Chung Ho Kim: Gentlemen, it is truly not a matter for my government to deal with.
Capt. Benjamin Franklin "Hawkeye" Pierce: This kid has a label that says "Made in Korea." Who do we talk to, Yugoslavia?
Chung Ho Kim: I am sorry.
Col. Sherman Potter: What about the terrible stories we hear? Mutilating babies, killing them?
Chung Ho Kim: Sadly, Colonel, in some cases they are true.
Capt. Benjamin Franklin "Hawkeye" Pierce: My God, what kind of a place is this?
Col. Sherman Potter: Easy, Pierce. We're just visitors in this country.
Chung Ho Kim: It's all right, Colonel. The captain asks a valid question.
Capt. Benjamin Franklin "Hawkeye" Pierce: Then how about a valid answer?

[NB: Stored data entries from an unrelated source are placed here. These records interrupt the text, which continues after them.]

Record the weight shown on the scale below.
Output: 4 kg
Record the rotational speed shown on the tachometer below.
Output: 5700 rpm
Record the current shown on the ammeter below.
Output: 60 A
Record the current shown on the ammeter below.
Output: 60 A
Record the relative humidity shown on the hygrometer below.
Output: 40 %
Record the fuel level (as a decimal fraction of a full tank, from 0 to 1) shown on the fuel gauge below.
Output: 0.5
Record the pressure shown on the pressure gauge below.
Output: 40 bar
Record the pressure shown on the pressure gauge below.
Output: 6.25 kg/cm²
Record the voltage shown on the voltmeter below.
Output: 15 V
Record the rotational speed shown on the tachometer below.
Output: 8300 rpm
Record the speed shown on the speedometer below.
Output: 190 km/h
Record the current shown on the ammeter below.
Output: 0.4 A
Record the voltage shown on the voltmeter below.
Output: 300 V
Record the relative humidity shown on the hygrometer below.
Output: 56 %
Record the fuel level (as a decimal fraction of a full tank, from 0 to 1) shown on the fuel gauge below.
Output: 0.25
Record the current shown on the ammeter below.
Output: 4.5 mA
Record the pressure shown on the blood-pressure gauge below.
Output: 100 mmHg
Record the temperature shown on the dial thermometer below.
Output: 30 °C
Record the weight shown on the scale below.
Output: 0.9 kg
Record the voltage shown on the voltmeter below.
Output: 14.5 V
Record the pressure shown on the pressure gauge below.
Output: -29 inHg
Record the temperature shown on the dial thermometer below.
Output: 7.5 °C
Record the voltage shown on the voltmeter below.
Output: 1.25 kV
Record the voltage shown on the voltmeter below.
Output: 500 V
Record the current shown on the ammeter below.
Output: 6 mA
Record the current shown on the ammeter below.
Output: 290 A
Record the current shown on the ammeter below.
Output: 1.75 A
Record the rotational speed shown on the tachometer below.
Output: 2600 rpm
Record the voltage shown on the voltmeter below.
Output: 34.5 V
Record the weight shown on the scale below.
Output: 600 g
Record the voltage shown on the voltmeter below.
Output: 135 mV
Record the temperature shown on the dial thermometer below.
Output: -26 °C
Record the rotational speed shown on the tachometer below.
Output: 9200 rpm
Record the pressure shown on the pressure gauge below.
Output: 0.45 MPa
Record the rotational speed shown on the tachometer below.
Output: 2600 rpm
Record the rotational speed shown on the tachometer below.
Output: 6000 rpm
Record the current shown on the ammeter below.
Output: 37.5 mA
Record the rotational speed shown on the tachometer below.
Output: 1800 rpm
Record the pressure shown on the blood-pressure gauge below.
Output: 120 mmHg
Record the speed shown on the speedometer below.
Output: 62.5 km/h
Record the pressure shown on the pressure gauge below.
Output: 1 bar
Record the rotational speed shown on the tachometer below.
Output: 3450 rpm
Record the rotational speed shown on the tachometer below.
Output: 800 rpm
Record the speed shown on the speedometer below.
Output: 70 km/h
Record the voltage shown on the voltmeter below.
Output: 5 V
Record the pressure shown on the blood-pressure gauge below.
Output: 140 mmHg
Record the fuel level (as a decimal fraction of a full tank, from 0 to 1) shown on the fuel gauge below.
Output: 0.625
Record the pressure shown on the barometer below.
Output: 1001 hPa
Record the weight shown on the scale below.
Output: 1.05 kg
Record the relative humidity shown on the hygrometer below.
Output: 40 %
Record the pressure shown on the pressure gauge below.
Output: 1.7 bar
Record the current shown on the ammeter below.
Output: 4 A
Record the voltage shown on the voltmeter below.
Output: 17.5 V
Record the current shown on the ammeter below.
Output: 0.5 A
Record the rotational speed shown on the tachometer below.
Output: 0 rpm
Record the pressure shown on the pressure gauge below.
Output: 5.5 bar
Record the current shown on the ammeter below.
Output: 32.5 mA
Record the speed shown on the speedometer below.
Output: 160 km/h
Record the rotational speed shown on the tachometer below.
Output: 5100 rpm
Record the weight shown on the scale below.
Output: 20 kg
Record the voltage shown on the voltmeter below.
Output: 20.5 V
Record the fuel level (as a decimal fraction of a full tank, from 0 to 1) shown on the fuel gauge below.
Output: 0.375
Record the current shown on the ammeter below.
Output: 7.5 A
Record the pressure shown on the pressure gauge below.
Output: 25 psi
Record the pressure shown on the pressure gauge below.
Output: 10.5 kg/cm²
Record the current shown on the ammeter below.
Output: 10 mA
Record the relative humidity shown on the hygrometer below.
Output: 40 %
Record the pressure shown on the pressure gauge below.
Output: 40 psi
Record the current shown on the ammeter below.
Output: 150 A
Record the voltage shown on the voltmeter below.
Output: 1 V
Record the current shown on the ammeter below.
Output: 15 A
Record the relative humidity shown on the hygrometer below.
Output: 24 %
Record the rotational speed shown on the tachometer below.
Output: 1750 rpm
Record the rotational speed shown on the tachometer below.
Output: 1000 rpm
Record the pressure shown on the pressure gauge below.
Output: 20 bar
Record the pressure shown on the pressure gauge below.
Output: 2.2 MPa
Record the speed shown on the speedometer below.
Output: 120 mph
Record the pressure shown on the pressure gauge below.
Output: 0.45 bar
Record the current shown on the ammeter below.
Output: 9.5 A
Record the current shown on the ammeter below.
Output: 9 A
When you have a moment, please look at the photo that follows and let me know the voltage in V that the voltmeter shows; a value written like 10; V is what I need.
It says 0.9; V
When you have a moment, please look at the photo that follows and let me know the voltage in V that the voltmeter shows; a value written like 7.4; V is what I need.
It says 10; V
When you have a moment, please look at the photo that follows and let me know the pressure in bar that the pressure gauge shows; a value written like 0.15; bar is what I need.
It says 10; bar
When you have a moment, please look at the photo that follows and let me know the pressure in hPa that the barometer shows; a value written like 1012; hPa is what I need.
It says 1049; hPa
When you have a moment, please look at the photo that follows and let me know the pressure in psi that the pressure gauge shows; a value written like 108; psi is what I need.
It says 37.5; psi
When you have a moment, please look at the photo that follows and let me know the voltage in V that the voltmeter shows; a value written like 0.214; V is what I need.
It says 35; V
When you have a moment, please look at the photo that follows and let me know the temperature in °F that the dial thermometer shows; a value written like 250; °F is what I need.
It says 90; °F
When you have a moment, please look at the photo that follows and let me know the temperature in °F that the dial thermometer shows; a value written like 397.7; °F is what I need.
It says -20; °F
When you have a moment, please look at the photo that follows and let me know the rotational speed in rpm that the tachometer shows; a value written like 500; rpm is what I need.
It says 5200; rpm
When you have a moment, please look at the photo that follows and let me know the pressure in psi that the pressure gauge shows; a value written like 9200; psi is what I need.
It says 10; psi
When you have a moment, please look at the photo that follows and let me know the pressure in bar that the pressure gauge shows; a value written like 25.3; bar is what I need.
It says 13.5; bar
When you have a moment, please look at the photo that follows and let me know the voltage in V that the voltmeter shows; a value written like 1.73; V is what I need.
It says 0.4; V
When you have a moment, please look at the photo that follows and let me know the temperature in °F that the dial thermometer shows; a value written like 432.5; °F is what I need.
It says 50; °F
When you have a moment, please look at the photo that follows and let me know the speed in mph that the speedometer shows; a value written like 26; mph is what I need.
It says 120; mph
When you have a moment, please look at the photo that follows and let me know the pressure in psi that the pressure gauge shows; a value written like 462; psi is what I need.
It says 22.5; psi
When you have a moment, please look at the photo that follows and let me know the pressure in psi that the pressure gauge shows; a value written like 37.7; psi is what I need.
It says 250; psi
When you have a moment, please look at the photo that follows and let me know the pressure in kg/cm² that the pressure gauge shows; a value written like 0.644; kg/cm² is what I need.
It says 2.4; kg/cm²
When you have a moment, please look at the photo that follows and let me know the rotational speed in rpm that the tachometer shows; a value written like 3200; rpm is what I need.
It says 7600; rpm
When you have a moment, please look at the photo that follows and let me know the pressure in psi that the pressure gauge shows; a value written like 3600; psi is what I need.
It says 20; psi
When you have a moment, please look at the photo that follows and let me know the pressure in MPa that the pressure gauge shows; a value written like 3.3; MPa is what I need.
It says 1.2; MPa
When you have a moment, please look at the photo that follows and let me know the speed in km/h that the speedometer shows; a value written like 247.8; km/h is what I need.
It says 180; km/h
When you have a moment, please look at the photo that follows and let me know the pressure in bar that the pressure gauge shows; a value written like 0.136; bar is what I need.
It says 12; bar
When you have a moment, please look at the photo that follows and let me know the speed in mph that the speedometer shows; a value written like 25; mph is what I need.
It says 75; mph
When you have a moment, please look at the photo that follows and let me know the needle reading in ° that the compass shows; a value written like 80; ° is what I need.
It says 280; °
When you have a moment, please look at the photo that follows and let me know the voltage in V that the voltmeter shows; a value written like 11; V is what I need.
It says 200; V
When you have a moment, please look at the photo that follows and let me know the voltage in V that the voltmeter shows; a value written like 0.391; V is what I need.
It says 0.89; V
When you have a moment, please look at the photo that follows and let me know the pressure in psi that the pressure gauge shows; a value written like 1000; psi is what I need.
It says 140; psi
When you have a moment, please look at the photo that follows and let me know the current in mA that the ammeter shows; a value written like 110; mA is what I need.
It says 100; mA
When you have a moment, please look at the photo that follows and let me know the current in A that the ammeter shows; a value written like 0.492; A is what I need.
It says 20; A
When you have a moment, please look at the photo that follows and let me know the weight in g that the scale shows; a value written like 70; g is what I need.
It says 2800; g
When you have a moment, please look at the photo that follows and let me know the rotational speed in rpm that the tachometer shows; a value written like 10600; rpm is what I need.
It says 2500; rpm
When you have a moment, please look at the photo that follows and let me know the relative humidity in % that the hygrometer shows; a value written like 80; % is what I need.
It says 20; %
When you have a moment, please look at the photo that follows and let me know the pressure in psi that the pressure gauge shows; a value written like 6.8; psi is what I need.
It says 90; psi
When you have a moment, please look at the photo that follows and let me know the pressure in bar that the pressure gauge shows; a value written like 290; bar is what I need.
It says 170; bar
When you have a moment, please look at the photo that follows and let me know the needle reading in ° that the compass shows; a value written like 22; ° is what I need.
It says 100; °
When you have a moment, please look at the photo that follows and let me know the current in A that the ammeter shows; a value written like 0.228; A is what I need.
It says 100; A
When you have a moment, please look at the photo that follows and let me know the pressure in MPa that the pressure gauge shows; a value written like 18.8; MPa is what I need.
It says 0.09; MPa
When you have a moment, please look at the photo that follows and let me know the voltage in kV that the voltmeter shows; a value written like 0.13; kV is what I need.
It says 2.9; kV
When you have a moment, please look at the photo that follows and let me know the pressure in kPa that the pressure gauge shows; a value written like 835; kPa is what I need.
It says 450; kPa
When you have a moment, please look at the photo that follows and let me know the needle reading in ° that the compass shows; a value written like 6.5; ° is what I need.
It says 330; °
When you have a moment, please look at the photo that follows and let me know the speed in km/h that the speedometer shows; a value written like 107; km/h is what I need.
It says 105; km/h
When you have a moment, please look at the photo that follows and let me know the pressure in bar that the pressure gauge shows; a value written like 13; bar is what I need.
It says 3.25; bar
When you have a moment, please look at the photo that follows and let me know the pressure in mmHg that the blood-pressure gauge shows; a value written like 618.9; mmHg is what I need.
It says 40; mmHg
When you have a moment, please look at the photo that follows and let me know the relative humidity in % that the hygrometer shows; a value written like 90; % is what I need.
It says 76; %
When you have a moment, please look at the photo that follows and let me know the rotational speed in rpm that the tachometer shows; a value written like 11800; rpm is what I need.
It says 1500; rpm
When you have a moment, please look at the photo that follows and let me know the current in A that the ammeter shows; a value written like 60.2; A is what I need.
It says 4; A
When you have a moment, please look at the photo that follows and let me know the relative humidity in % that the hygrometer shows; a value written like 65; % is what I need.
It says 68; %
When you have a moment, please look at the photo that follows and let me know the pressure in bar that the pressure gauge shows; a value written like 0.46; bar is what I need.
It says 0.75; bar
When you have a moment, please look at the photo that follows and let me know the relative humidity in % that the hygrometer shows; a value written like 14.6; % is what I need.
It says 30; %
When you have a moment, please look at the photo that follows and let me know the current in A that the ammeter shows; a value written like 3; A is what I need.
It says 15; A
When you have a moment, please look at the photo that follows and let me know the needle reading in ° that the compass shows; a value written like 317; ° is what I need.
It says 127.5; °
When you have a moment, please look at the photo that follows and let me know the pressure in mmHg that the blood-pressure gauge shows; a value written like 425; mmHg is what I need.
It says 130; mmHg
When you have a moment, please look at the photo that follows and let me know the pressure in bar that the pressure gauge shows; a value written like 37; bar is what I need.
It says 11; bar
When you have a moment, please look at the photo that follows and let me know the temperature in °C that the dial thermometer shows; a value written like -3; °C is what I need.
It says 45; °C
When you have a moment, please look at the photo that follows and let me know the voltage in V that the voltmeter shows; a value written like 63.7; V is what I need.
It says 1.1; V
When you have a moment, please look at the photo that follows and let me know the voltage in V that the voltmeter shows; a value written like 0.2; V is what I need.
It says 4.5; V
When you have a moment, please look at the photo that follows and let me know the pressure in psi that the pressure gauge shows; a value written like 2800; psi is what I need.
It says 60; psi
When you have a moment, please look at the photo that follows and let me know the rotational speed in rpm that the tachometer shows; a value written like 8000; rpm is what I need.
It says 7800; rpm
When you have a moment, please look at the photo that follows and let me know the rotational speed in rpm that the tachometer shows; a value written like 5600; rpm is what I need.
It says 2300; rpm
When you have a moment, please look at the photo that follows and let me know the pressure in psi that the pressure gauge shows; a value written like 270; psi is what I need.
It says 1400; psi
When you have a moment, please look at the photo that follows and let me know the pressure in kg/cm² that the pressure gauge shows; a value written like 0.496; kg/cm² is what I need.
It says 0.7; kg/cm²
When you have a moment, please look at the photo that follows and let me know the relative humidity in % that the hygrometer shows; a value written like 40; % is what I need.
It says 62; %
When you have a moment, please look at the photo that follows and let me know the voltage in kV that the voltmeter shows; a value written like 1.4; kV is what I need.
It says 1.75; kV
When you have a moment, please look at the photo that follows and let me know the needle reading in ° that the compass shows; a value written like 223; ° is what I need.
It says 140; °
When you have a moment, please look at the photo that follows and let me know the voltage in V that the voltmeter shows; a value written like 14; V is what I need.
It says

Chung Ho Kim: This is an ancient land, Captain. Its culture goes back many, many centuries. It has survived many wars. Our people are of one race. It is their feeling that the intrusion of a mixed-race child into such an ordered society represents disorder. Such a child is hated here.
Capt. Benjamin Franklin "Hawkeye" Pierce: Yeah, so I've heard.
Chung Ho Kim: I do not deny that they are treated with terrible cruelty. Korean law barely acknowledges their existence, and protects them not at all.
Capt. Benjamin Franklin "Hawkeye" Pierce: Swell.
Chung Ho Kim: This may seem harsh and inflexible, but such attitudes are not unique to my country.
Capt. Benjamin Franklin "Hawkeye" Pierce: Oh, who is it now, Bolivia?
Chung Ho Kim: No, Captain, your United States. Americans are not the only ones fathering such children, but they are the only ones who ignore them. France, Great Britain, the Netherlands, acknowledge a responsibility for these unfortunate babies of their military. They will support and help them, offer them citizenship, but the United States - where all men are created equal - refuses to do this. You reject the children of your own people.